▸ What is expected
A word-for-word copy of the entries, with images excluded, is the expected answer.

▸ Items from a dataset
BEGIN
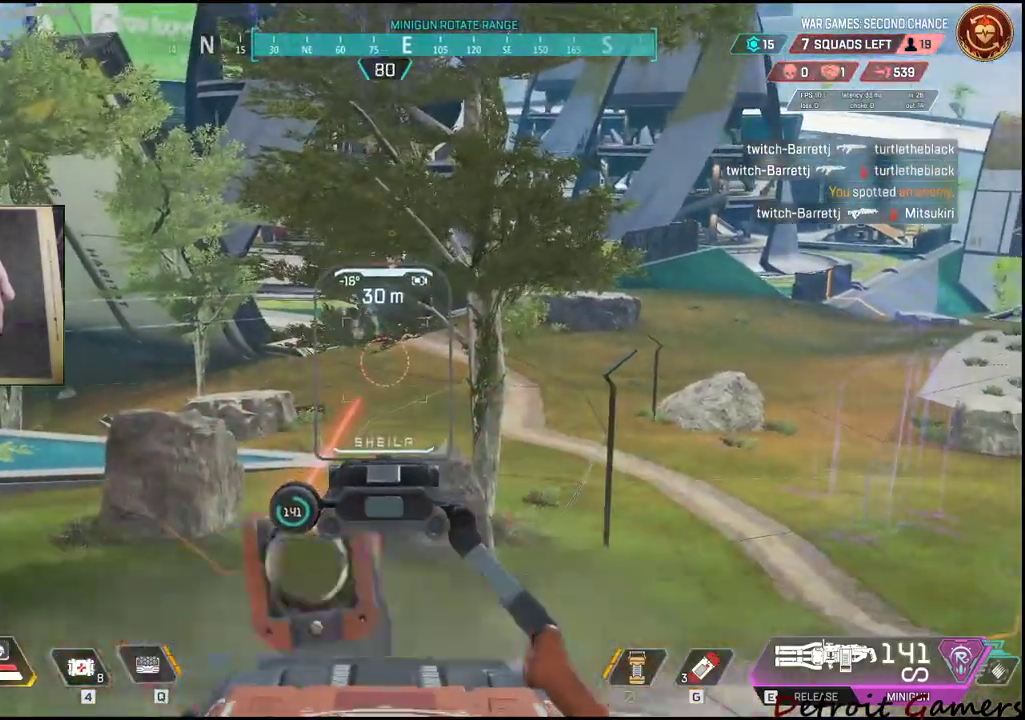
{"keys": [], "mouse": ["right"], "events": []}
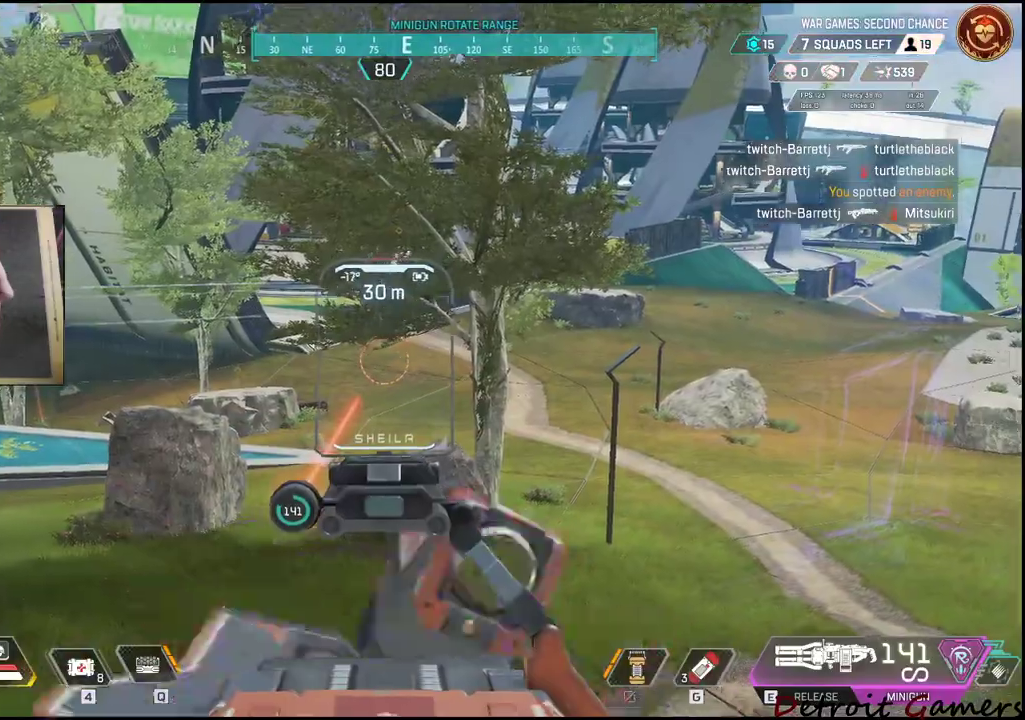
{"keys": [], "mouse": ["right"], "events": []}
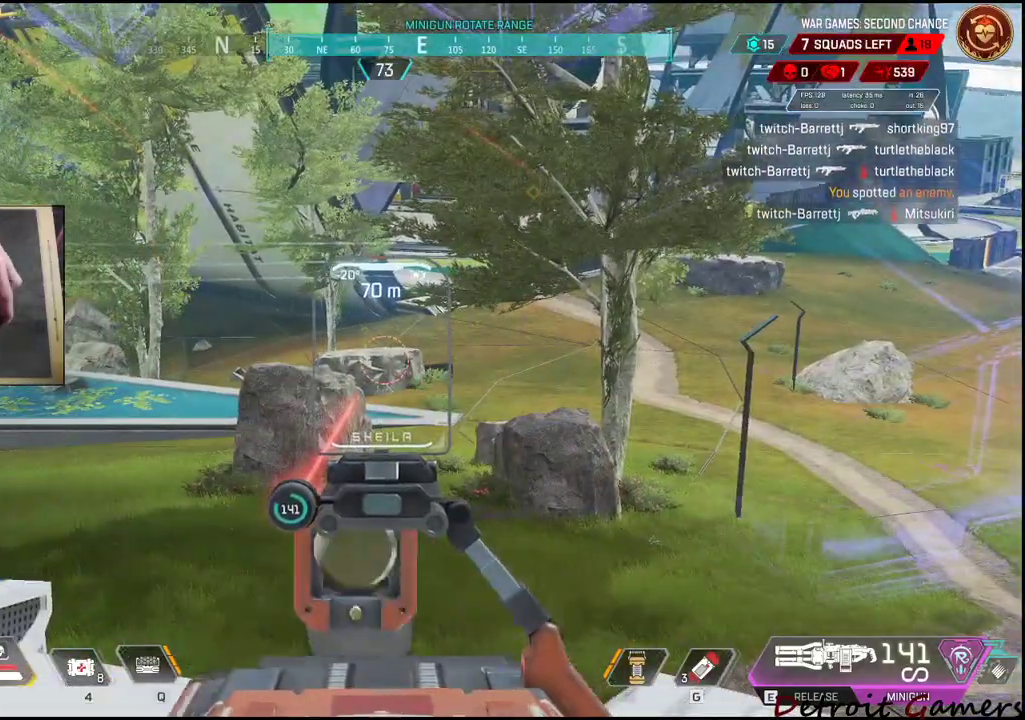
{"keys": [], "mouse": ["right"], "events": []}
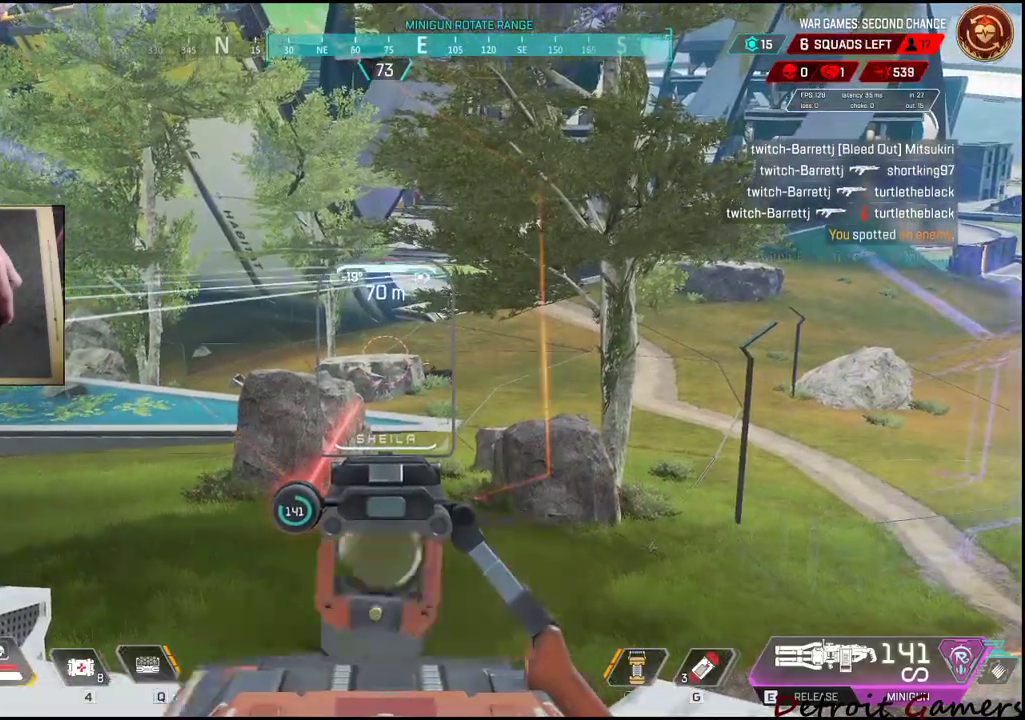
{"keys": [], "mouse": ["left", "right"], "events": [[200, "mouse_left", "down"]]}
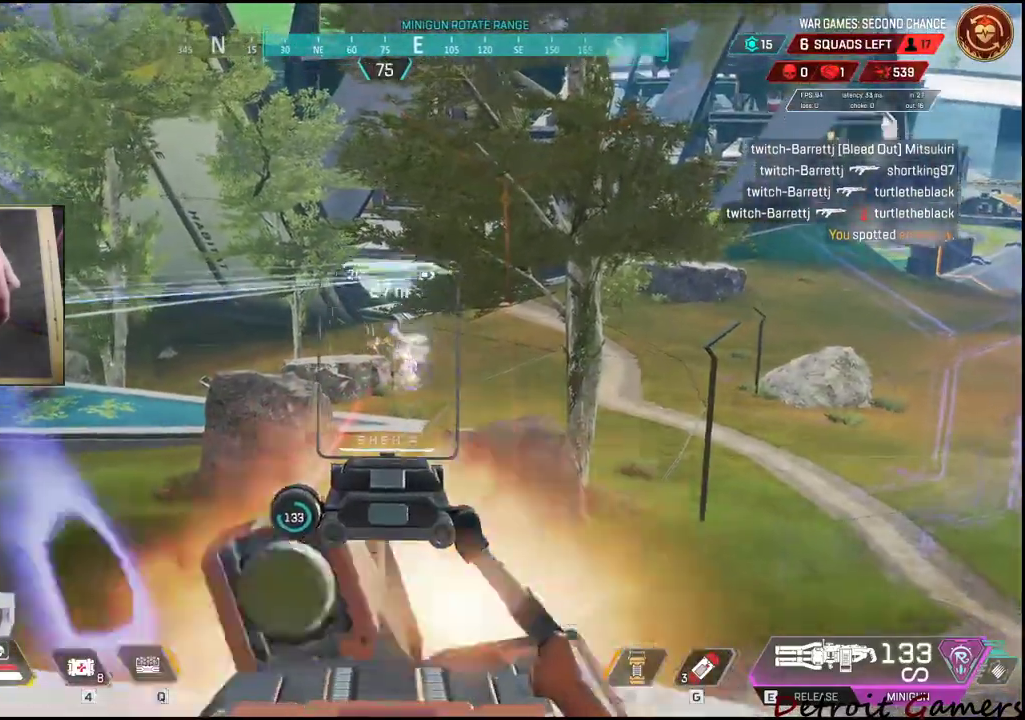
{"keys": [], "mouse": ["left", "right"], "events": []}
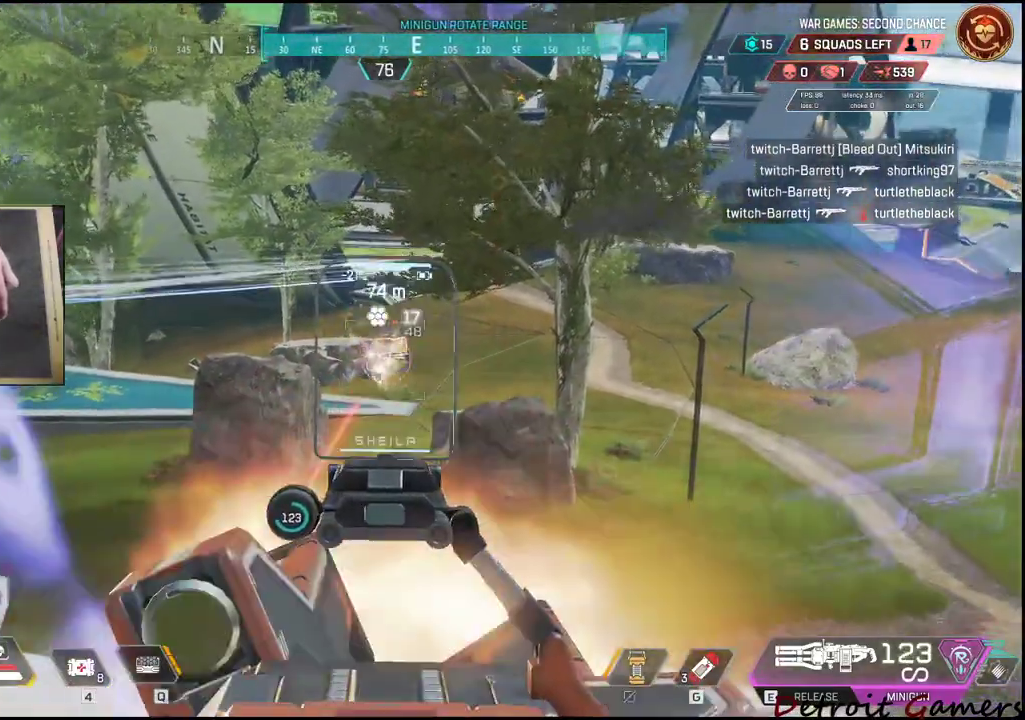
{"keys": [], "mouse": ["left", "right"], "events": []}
END
▸ Answer for this exercise
{"keys": [], "mouse": ["right"], "events": []}
{"keys": [], "mouse": ["right"], "events": []}
{"keys": [], "mouse": ["right"], "events": []}
{"keys": [], "mouse": ["left", "right"], "events": [[200, "mouse_left", "down"]]}
{"keys": [], "mouse": ["left", "right"], "events": []}
{"keys": [], "mouse": ["left", "right"], "events": []}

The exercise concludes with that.